What if Keats had merely ``talked out'' his emerging ideas about poetry instead of working them out in letters that still shed light on his astonishing achievement? What if the apostles had opted for conference calls instead of epistles to distant flocks?

Some letters become part of the culture of letters: literature. The Latin root of both words is littera - meaning a letter (of the alphabet). The act of writing is the key to both: at once a form of communication and a method of recording.

So many letters we write and receive serve the narrowest purposes of communication: letters of inquiry, complaints, business and legal documents. These are the letters that ``have to'' be written.

What of the letters we choose to write and take pleasure in writing? These, too, are communicative, but they may also serve as a way of recording our experiences and perceptions. Writing such letters satisfies the need of the writer in all of us for self-expression and communication. And unlike the aspiring poet or novelist, who may have a hard time finding a readership, the letter writer can be reasonably certain of reaching his intended reader.

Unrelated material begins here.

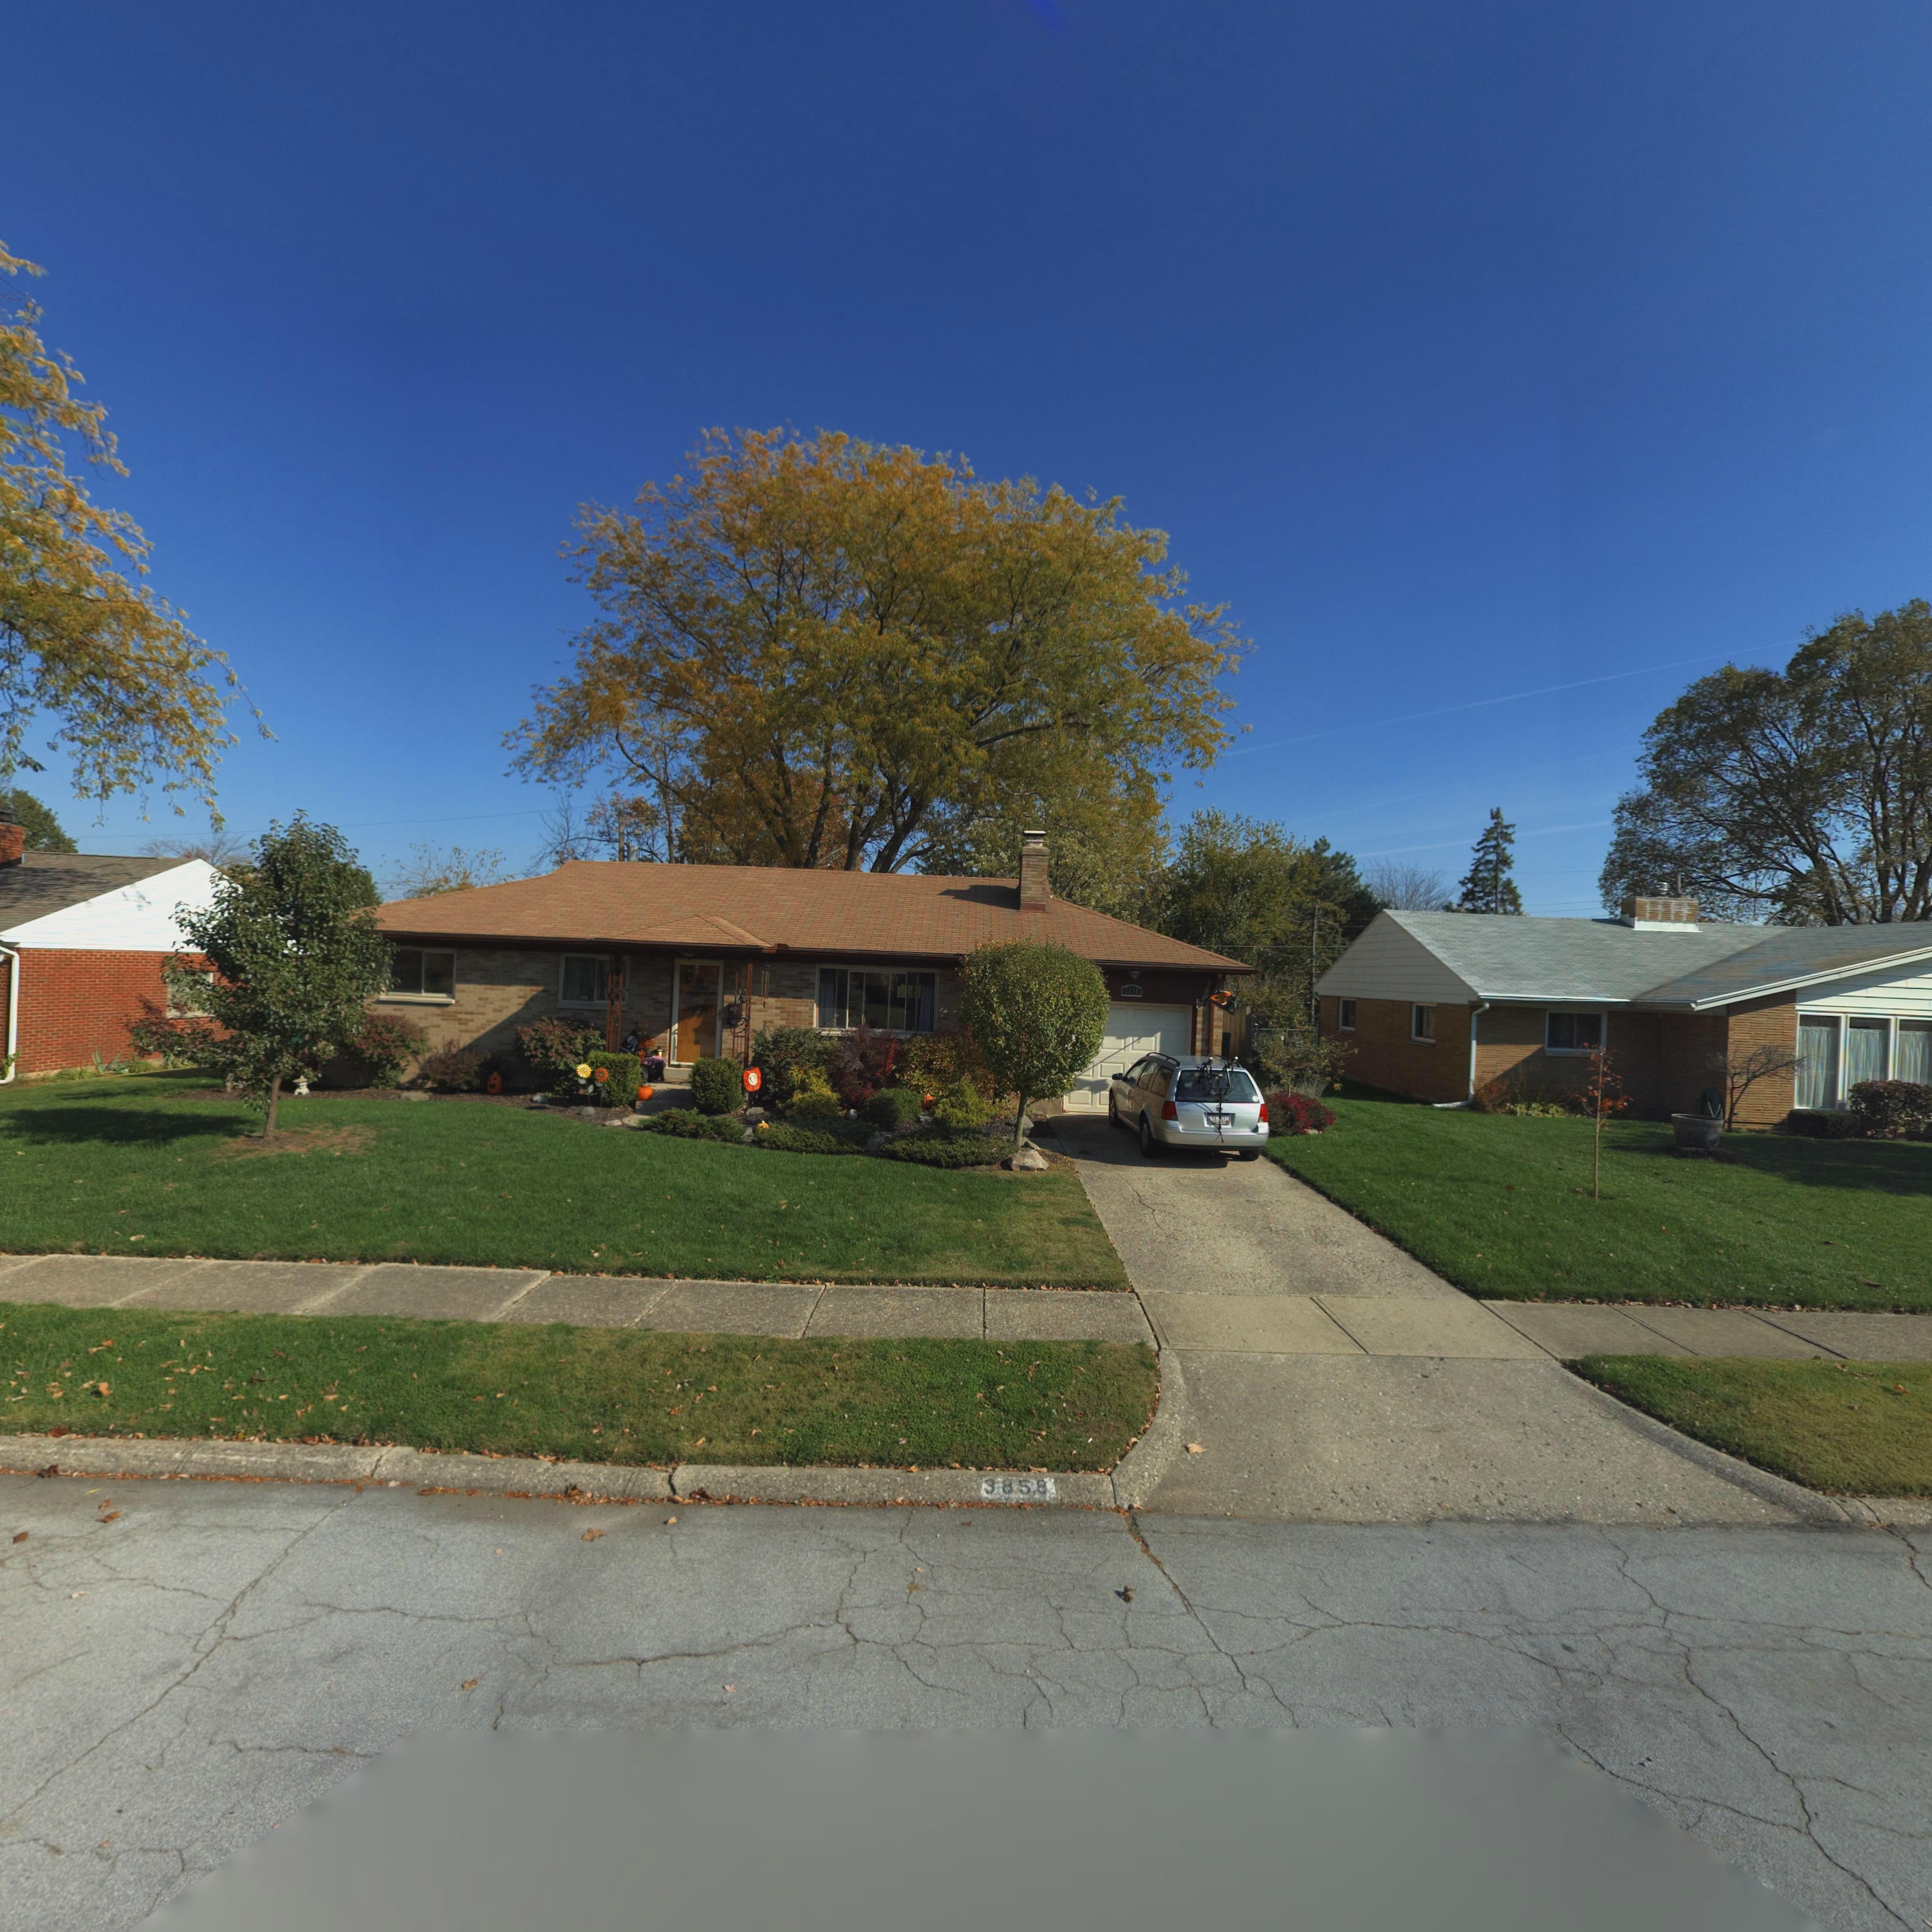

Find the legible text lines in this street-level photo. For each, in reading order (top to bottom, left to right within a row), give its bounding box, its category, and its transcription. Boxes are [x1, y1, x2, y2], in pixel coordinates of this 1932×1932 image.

T.S. Eliot's remark at a lecture he delivered at Yale in 1933 encapsulates the overt and covert desires of the letter writer: ``We want to confess ourselves in writing to a few friends, and we do not always want to feel that no one but those friends will ever read what we have written.'' Volume 1 of The Letters of T.S. Eliot (1898-1922), edited by Valerie Eliot (Harcourt Brace Jovanovich, San Diego, 639 pp., illustrated, $29.95) gives us a vivacious portrait of the young poet, at once candid and self-consciously posing for posterity.

The letters range from elegant disquisitions on his studies in philosophy to his first wife's poignant complaint to Eliot's mother about the shabby state of the struggling writer's wardrobe. Both touching and amusing are Eliot's letters to his friend and fellow poet Conrad Aiken. ``His verse is well-meaning but touchingly incompetent,'' writes Eliot to Aiken in 1914: He is speaking of Pound, whom he will later commend as il miglior fabbro. Writing about himself, and urging Aiken to do likewise, Eliot declares, ``Letters should be indiscretions - otherwise they are simply official bulletins.''

Certainly, it's for these ``indiscretions'' that most of us pore through the collections of famous people's letters, although we may encounter rather too many ``official bulletins'' along the way. The final volume of the definitive edition of The Collected Letters of Thomas Hardy (Vol. VII: 1926-1927), edited by Richard Little Purdy and Michael Millgate (Clarendon Press, Oxford, 304 pp., $65) smacks less of the man than of the monument that he became. This superb work of scholarship will nonetheless be welcomed, not only by scholars, but also by all Hardy enthusiasts, who - like the biographer or historian - value whatever can be gleaned about the object of their enthusiasm.